The Legislature finds and declares all of the following:
(a)
For over 25 years, the federal Clean Air Act (42 U.S.C. Sec. 7401, et seq.) has required major new and modified sources of air pollution to be subject to a new source review program for nonattainment areas and for the prevention of significant deterioration, in order to ensure that those sources use the requisite level of emission control, offset any new emissions, and comply with other requirements, as a means of ensuring that those new and
modified sources do not adversely affect air quality.
(b)
Requiring controls and emission offsets for new and modified sources ensures that industrial growth does not result in unacceptable levels of air pollution and that existing sources operate more cleanly over time by applying emission controls when those sources are overhauled or upgraded.

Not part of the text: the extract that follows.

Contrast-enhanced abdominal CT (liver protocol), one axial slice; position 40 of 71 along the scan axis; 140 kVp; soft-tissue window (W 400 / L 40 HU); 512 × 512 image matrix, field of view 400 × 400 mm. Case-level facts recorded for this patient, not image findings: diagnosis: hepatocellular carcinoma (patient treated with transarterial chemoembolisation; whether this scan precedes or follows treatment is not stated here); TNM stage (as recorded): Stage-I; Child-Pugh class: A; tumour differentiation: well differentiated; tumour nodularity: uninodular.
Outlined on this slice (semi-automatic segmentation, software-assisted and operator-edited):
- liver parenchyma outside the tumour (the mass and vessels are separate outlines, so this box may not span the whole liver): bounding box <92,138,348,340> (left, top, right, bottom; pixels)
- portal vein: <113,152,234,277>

Without these limits, air quality would degrade over time, and industrial growth, critical to the economic health of the state, would be foreclosed.
(c)
The new source review program has been a cornerstone of the state’s efforts to reduce pollution from new and existing industrial sources by requiring those sources to use the requisite level of emission controls based on the attainment status of the area where the source is located.
(d)
The U.S. Environmental Protection
Agency (U.S. E.P.A.) initially promulgated, and subsequently has revised, the new source review program to carry out the requirements of the federal Clean Air Act for preconstruction review of new and modified sources of air pollutants by the states.
(e)
On December 31, 2002, the U.S. E.P.A., under the direction of the President of the United States, promulgated regulations that substantially weaken the basic federal new source review program (67 Fed.Reg. 80186-80289 (Dec. 31, 2002)). In promulgating the regulatory amendments, the U.S. E.P.A. claims that the new source review program has impeded or resulted in the cancellation of projects that would maintain or improve reliability, efficiency, and safety. This claim is contradicted by California’s experience under the new source review programs of the air pollution control and air quality management districts.
(f)
The
amendments promulgated December 31, 2002, will drastically reduce the circumstances under which modifications at an existing source would be subject to federal new source review. The U.S. E.P.A. has also proposed a rule that will change the definition of “routine maintenance, repair and replacement.” If that rule is finalized, it will significantly worsen the situation.
(g)
The newly revised and proposed federal new source review reneges on the promise of clean air embodied in the federal Clean Air Act, and threatens to undermine the air quality of the State of California and thereby threaten the health and safety of the people of the State of California.
(h)
Section 107 of the federal Clean Air Act (42 U.S.C. Sec. 7407) provides that the state has primary responsibility for meeting ambient air quality standards in all areas of the state, and that the means to achieve the
standards shall be set out in the state implementation plan, or SIP.
(i)
Section 116 of the federal Clean Air Act (42 U.S.C. Sec. 7416) preserves the right of states to adopt air pollution control requirements that are more stringent than comparable federal requirements. Moreover, the recent revisions to the federal new source review regulations provide that the states may adopt permitting programs that are “at least as stringent” as the new federal “revised base program,” and that the federal regulations “certainly do not have the goal of ’preempting’ State creativity or innovation.” (67 Fed.Reg. 80241 (Dec. 31, 2002)).